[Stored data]
· · · · ·
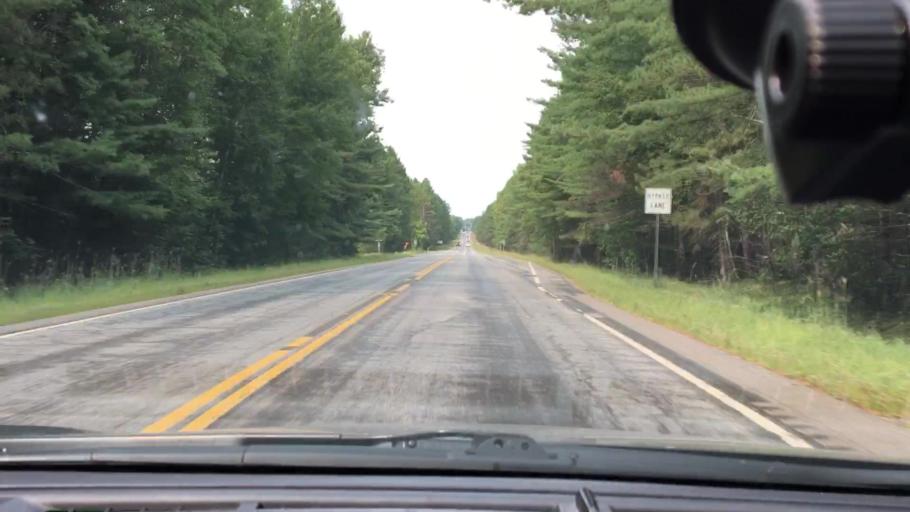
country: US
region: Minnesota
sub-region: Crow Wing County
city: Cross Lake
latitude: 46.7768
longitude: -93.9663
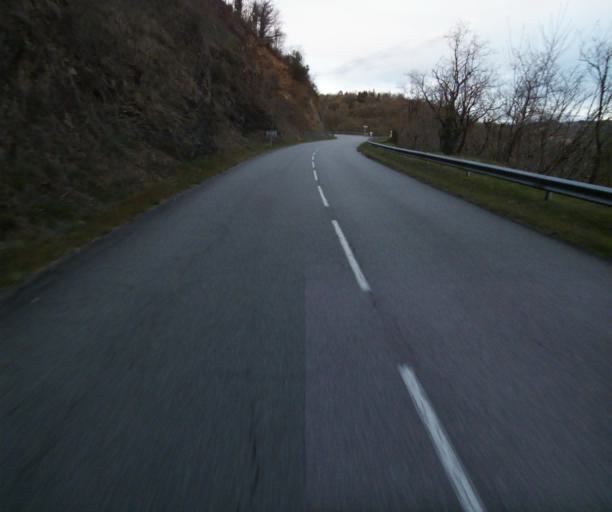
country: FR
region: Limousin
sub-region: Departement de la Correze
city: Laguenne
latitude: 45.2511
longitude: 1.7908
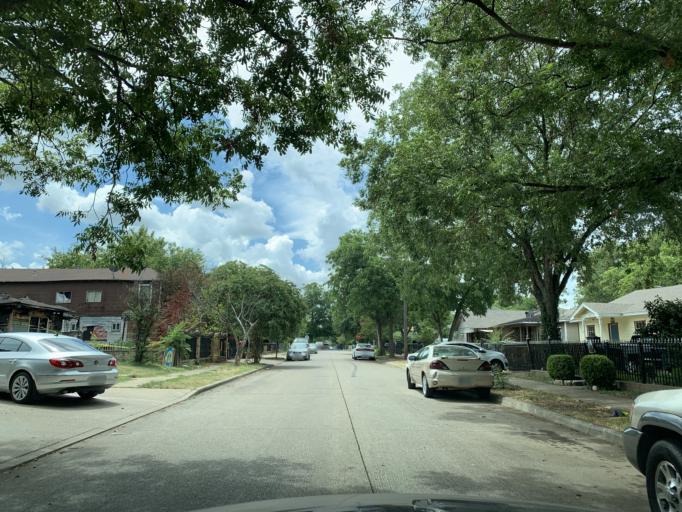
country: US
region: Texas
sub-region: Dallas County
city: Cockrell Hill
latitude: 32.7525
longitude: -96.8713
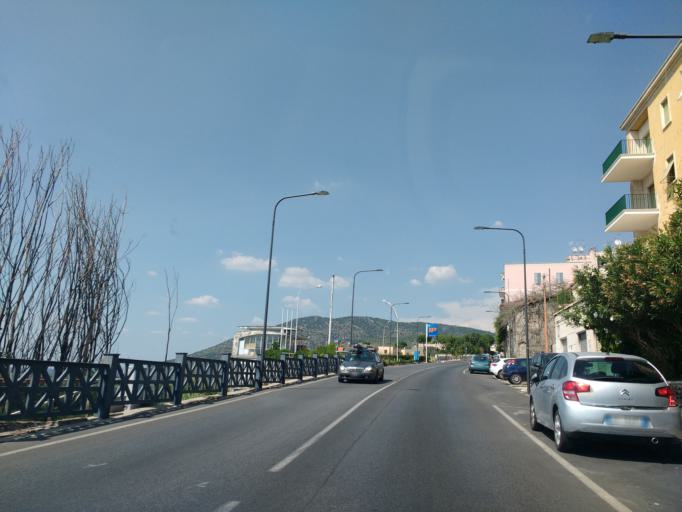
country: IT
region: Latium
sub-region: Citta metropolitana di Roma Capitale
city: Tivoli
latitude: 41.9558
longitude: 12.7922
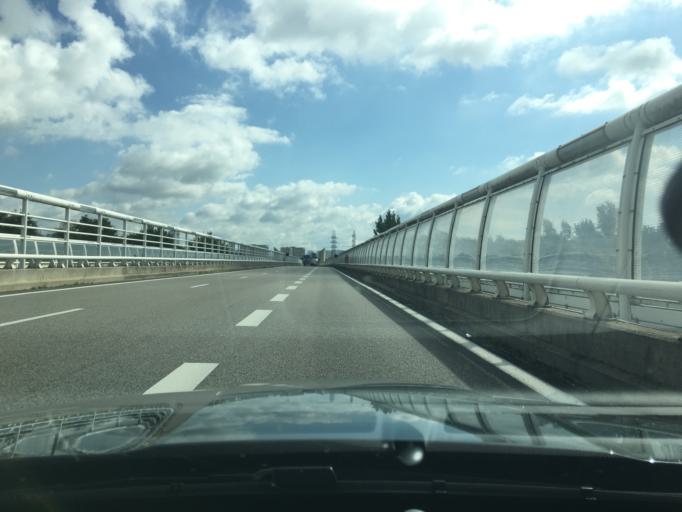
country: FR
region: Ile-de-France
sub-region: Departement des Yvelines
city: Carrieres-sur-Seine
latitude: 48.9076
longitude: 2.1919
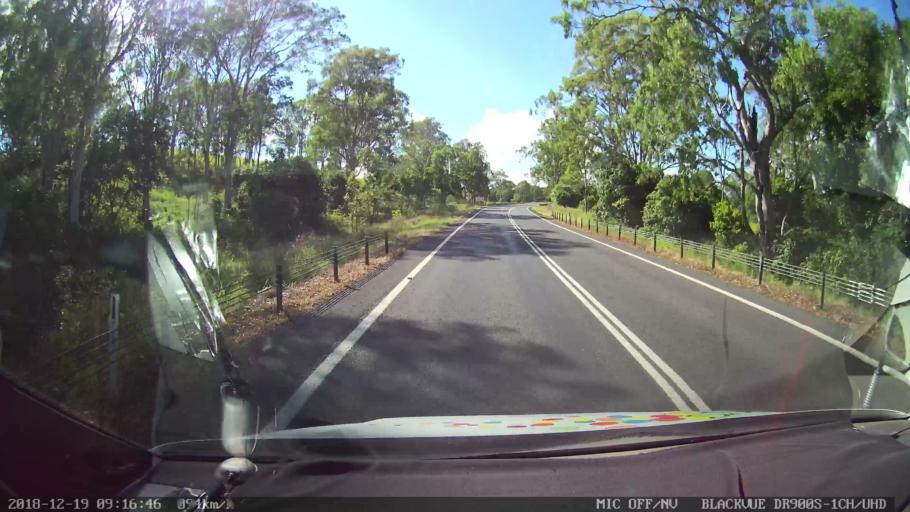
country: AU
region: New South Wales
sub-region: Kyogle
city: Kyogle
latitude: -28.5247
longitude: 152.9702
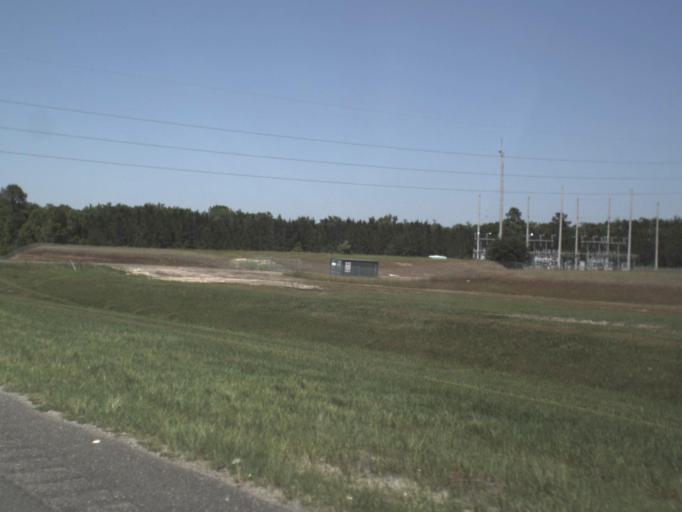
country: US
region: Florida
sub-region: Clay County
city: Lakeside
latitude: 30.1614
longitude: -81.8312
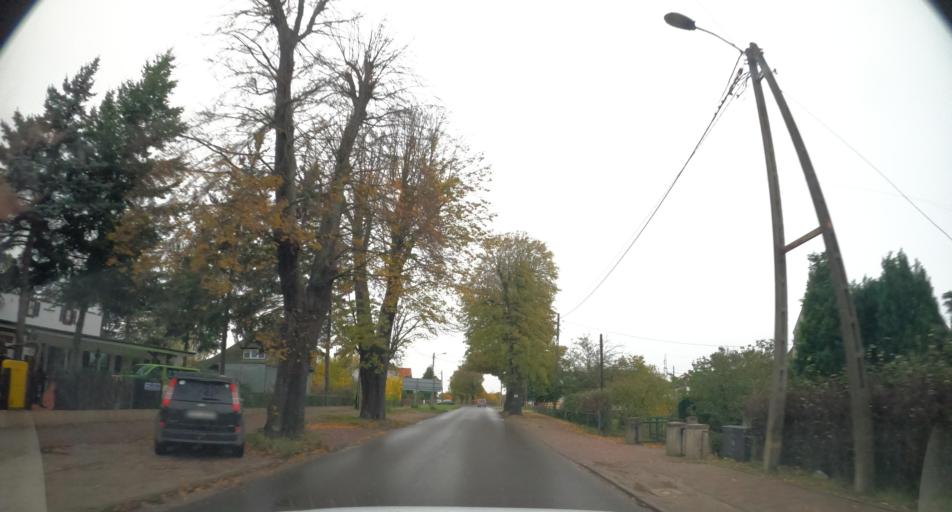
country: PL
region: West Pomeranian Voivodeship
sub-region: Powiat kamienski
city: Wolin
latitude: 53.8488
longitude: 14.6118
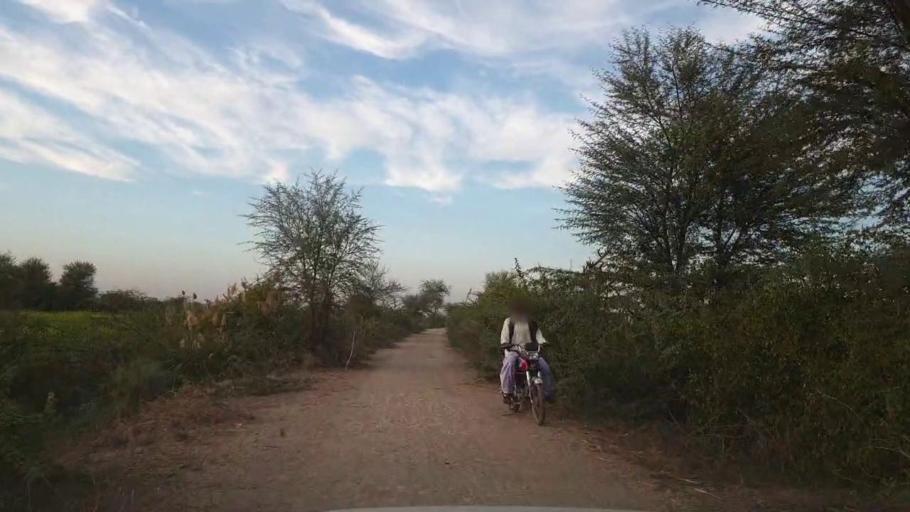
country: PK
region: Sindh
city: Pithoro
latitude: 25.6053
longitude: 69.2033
· · · · ·
What the task requires: Can you copy the records from the line containing "sub-region: Powiat kamienski" through the end, replacing "latitude" with "lat" and changing nothing else? Leave out the picture lines.

Solution for this task:
sub-region: Powiat kamienski
city: Wolin
lat: 53.8488
longitude: 14.6118
country: PK
region: Sindh
city: Pithoro
lat: 25.6053
longitude: 69.2033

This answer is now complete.